The educator who succeeds is not the one with the loudest voice, but the one who is the most skilled "navigator"—constantly reading the room, adjusting the sails, and helping students find their own way through the fog of new information.

The core concept of the title—"Self-Navigating"—is the turning point of this deep story. It suggests a shift from "Teacher-Centric" control to "Student-Centric" agency.

She posits that the teacher is often speaking from a script, while the students are improvising. When the two don't align, the "narrative disruption" occurs—disengagement, confusion, or conflict.
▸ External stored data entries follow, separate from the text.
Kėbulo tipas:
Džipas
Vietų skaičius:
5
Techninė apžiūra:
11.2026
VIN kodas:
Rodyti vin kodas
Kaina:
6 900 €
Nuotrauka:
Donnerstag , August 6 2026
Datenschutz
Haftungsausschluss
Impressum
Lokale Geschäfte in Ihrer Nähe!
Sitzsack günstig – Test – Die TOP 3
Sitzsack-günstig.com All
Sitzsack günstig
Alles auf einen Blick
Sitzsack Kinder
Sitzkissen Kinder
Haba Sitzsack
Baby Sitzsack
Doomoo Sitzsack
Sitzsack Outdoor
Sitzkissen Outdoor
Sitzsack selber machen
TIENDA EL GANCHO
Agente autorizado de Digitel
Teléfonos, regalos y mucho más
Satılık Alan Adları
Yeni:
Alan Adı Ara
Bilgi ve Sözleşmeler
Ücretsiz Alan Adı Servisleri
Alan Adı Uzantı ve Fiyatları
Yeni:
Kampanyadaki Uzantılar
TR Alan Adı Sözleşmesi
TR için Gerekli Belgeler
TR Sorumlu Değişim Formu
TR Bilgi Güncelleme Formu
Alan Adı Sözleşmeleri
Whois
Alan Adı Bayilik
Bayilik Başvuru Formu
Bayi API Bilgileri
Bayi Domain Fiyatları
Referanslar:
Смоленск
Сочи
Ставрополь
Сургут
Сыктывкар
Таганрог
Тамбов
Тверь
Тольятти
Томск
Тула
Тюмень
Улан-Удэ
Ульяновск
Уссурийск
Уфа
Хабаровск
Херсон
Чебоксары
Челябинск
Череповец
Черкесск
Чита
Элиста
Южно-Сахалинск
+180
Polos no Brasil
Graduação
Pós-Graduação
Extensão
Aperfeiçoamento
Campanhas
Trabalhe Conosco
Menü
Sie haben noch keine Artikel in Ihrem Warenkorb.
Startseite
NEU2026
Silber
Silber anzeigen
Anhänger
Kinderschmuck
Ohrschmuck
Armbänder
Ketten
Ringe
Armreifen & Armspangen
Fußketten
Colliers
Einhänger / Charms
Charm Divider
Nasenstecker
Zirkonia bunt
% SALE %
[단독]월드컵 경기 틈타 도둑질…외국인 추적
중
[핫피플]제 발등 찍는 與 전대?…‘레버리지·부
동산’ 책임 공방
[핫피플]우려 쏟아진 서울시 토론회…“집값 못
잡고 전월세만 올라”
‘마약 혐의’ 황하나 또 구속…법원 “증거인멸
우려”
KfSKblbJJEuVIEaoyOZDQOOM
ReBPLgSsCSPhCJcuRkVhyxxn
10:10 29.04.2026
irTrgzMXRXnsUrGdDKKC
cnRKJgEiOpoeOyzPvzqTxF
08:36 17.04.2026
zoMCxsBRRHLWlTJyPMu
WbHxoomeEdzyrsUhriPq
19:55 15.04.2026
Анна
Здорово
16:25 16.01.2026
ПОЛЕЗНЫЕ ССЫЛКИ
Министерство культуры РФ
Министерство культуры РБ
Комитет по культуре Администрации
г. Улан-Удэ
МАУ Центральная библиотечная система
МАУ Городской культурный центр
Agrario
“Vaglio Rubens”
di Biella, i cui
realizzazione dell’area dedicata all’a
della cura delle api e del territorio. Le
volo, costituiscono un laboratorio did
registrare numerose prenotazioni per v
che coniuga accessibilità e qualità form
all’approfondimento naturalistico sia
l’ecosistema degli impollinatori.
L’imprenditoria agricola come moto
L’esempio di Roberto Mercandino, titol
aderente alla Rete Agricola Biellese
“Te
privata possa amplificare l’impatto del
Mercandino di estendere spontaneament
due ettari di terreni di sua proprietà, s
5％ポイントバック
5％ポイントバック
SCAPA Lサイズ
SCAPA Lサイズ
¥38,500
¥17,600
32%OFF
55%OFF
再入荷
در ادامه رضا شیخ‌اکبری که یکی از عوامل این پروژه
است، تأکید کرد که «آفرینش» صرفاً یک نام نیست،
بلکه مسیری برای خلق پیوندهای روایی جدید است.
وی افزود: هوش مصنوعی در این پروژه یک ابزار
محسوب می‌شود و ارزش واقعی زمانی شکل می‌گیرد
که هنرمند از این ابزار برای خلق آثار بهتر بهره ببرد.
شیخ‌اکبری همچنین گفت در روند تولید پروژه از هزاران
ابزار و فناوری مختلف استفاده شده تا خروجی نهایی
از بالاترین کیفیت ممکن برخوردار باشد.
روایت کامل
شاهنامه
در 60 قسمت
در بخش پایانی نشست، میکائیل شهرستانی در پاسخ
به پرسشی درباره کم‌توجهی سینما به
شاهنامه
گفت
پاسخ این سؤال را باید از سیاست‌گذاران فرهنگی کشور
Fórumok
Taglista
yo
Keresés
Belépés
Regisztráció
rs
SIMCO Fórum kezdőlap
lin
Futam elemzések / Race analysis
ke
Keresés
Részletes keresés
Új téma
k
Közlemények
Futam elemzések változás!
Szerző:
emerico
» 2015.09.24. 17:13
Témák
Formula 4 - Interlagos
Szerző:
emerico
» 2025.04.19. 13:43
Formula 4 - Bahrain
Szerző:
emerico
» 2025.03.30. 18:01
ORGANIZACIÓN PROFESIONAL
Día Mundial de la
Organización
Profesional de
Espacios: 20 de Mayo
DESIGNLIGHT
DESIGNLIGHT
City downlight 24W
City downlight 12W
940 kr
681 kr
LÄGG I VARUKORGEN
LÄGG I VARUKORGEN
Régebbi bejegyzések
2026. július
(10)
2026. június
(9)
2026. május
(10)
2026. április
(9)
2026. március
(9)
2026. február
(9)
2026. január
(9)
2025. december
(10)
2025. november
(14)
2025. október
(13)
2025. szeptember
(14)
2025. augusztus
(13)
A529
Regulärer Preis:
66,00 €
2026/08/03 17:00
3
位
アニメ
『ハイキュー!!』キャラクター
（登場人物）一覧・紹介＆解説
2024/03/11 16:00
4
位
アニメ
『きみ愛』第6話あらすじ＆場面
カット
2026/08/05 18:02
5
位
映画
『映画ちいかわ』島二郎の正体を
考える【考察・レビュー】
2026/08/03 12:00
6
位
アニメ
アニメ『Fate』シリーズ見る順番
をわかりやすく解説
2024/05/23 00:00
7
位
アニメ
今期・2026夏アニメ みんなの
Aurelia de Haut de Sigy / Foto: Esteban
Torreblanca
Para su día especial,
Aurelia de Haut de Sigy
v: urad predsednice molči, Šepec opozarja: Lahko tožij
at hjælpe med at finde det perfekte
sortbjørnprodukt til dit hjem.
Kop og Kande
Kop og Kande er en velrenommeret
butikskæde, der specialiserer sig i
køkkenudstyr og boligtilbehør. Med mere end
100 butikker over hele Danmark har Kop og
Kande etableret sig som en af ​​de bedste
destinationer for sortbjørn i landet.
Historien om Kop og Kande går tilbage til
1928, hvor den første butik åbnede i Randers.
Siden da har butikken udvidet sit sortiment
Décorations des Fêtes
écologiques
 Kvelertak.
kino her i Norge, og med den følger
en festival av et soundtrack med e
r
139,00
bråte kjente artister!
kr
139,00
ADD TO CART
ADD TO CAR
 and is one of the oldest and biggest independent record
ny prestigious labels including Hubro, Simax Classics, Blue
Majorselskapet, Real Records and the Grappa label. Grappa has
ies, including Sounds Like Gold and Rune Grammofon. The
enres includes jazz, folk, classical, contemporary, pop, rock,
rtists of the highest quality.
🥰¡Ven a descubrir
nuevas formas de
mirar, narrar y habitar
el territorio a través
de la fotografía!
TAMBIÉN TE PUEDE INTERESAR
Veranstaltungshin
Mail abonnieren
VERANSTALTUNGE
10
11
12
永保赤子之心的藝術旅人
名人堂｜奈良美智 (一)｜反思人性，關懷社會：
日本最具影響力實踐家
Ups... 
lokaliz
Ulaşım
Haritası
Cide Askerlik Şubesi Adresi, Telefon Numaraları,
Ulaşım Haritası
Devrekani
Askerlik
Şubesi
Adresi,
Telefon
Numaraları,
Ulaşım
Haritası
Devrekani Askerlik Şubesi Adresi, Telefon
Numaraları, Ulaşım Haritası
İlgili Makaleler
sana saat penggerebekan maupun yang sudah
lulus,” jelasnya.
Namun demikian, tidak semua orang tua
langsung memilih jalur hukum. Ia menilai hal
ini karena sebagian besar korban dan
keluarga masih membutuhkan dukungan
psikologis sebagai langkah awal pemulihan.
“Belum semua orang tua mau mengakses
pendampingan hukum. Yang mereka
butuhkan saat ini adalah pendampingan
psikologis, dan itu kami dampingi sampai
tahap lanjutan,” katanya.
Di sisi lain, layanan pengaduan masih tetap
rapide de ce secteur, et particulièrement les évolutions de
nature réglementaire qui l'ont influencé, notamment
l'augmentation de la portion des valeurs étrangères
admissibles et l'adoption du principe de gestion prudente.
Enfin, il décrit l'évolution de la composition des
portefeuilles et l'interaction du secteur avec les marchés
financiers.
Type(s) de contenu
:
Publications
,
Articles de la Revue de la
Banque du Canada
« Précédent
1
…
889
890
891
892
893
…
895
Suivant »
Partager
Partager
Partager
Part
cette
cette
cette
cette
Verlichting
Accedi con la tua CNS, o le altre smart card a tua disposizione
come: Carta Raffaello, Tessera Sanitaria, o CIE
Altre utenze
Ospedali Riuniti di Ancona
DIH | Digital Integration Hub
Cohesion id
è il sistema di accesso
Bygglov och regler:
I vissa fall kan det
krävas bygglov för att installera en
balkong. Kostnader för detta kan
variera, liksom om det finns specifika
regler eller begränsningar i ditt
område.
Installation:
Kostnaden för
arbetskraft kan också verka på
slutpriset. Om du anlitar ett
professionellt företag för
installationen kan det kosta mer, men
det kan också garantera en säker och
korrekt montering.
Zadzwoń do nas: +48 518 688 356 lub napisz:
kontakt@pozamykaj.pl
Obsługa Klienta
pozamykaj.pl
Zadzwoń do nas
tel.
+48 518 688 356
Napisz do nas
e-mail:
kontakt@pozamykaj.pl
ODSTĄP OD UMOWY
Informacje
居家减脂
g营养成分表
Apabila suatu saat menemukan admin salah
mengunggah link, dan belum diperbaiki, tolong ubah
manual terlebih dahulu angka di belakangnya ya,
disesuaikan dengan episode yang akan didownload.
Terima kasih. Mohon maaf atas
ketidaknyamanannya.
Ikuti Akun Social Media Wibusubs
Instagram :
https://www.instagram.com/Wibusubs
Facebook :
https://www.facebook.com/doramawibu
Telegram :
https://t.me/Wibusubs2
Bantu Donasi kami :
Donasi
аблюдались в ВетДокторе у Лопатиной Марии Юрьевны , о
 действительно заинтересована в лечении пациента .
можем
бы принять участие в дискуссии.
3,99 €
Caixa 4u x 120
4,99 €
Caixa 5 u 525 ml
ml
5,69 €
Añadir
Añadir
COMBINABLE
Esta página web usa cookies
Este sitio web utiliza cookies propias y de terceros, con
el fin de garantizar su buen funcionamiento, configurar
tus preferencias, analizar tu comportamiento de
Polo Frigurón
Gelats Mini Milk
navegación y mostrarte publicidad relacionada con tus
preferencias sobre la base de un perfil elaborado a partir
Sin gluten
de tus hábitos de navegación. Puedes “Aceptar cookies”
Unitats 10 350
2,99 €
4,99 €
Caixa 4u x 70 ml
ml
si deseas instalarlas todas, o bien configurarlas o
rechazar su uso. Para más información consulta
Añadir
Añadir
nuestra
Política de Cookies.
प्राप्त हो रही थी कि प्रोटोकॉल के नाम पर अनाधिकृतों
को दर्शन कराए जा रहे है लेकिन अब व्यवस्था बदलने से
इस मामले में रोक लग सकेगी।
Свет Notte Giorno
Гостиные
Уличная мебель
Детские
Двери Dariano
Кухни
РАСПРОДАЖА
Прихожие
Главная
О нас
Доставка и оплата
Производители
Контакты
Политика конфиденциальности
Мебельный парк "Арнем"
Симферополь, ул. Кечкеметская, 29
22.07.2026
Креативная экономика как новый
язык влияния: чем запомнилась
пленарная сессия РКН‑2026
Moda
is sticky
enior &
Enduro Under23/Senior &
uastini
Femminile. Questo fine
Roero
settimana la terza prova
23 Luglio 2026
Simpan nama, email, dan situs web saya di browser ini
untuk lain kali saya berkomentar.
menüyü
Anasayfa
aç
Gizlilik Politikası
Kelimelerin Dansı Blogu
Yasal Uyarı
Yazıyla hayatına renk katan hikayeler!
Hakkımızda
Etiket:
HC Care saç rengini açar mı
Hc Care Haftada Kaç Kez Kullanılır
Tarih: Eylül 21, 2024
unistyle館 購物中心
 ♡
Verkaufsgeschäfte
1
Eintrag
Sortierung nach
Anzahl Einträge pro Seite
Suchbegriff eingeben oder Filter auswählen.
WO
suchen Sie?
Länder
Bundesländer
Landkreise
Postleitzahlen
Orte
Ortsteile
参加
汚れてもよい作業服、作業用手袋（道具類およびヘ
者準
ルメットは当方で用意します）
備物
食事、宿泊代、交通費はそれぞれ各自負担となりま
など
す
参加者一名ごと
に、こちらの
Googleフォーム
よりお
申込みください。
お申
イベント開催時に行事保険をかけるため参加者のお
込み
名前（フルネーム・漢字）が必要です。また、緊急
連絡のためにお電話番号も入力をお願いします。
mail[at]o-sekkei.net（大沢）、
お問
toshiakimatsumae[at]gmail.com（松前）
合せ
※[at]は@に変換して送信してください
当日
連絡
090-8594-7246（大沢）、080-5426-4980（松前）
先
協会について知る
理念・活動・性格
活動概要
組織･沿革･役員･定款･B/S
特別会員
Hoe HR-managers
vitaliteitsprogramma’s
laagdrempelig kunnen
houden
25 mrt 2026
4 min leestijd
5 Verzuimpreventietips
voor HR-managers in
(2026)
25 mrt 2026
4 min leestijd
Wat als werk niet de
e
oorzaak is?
Oneal-Self emphasizes that how a teacher says something often outweighs what they say. Traditional “initiation-response-evaluation” (IRE) patterns—where a teacher asks a known-answer question, a student responds, and the teacher evaluates—can limit student thinking. In contrast, effective educators use dialogue to scaffold understanding. For example, replacing “That’s wrong” with “Tell me how you arrived at that answer” shifts from judgment to inquiry. Similarly, using probing questions (“What evidence supports that?”) and revoicing (“So you’re saying that…”) validates student contributions while deepening collective reasoning. Oneal-Self’s readings likely highlight that deliberate teacher talk turns classrooms into communities of thinkers, not just answer-receivers.